#### Tekst dokumentu
Nadszedł właściwy czas na kilka słów o gadżetach 🙂 skoro bieganie i rower jest takie modne w Polsce, to chyba powinienem też kilka słów napisać.
Pulsometry.
Każdy wie co to jest i nie trzeba tłumaczyć, już kilka razy pisałem na ten temat ale teraz z innej beczki.
Jeśli zaczynasz swoją przygodę ze sportem, to po pierwsze powinieneś zainteresować się swoim tętnem. To jest podstawa i nauczy się kontrolować go. Nie będę tutaj opisywać jak to się robi, w najbliższym czasie poświęcę cały artykół na ten temat. Powinieneś notować swoje tętno w stanie spoczynku, wysiłku mniejszego lub większego i oczywiście maksymalne tętno. Osobiście uważam, że nie kontrolując swojego tętnią nie zrobimy ani wyników, ani nic o sobie nie będziemy wiedzieć. Dziś zwyczajny pulsometr możemy zakupić za 119 pln, marki takie jak Sigma, Polar, Garmin, Maptaq, TomTom i inne, naprawdę jest w czym wybierać.
Ten gadżet powinien znaleźć się u każdego amatora i to obowiązkowo.

Buty.
Wiadomo mamy na rynku nie mały wybór ale skupiamy się tylko na Nike, Adidas, Puma, Reebok no i czasem Salomon, a mamy jeszcze La Sportiva, Dynafit, Lange, to są buty rzadko spotykane ale są z wysokiej półki i czasem warto wydać o 100 pln więcej niż zaoszczędzić na swoim zdrowiu.
########
#### Wiersze danych
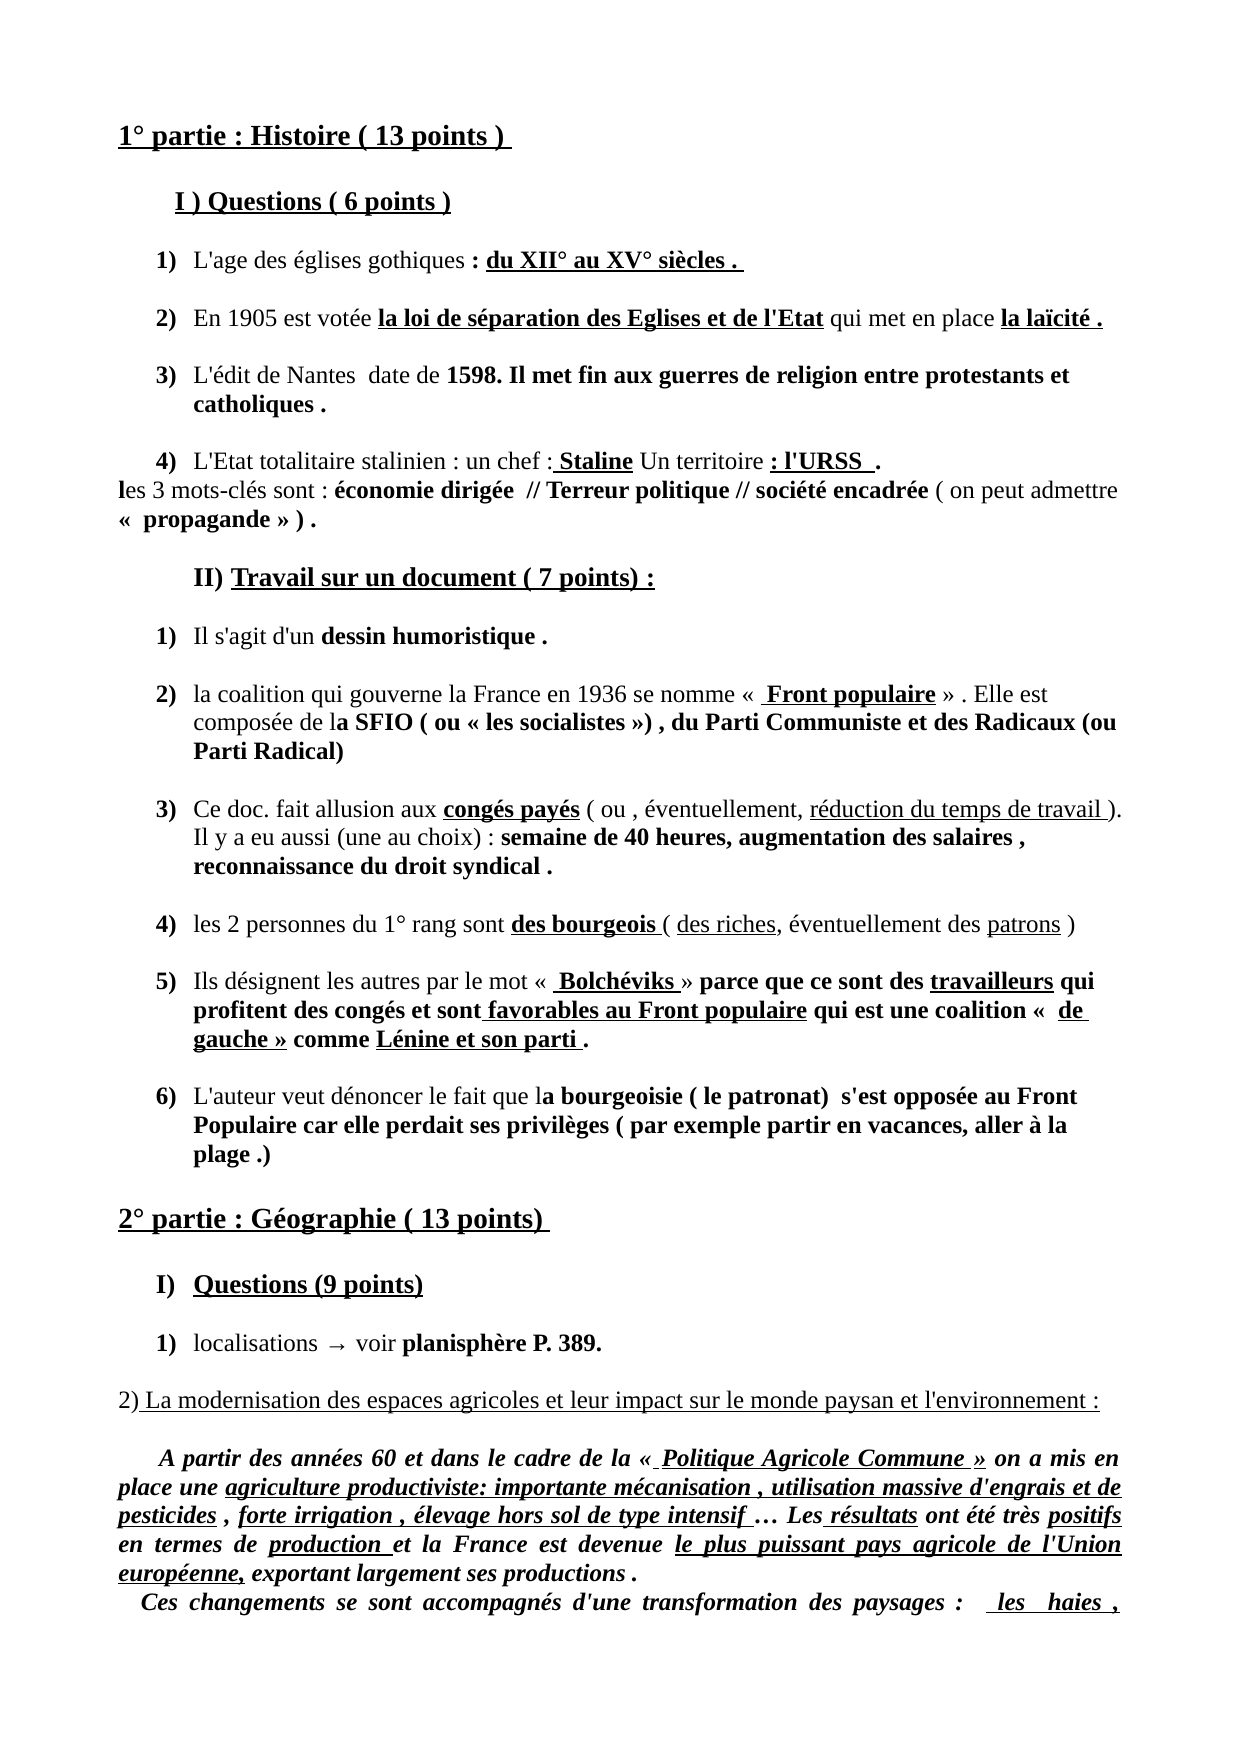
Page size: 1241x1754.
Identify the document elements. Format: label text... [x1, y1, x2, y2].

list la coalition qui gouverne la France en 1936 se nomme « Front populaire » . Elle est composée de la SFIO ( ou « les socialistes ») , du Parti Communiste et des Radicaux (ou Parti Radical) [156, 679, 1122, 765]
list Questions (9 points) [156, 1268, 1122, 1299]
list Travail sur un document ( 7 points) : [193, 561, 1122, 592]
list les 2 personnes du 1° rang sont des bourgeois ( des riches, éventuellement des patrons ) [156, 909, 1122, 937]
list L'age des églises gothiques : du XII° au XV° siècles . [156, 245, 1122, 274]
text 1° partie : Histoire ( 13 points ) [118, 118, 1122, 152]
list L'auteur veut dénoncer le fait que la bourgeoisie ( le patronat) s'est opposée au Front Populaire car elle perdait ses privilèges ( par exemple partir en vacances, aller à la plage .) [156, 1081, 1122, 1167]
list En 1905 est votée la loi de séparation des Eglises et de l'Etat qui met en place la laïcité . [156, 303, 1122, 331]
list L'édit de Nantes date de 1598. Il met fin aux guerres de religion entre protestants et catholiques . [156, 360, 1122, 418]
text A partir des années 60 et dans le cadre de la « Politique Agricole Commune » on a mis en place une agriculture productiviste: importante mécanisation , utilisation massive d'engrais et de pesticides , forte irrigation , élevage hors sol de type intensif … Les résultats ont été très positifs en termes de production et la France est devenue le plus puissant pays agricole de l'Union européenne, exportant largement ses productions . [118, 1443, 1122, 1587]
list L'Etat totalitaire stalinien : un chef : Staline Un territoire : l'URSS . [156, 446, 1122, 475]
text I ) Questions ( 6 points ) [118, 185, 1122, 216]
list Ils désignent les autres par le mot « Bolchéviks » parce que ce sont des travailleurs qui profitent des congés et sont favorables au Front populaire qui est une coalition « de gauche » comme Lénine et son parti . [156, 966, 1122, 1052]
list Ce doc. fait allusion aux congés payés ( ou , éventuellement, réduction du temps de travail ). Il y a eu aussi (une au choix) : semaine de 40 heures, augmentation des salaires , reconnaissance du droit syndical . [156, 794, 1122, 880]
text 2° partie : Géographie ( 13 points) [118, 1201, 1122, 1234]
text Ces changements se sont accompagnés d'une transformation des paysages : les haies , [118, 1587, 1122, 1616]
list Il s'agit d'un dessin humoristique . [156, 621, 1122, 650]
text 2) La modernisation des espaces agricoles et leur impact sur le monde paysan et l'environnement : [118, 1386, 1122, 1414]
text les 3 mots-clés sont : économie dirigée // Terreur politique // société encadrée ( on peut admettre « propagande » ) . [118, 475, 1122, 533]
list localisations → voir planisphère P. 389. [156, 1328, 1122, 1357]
########
Polecenie: Za ile według tekstu o sportowych gadżetach można dziś kupić zwyczajny pulsometr?

Rozwiązanie: Za 119 pln.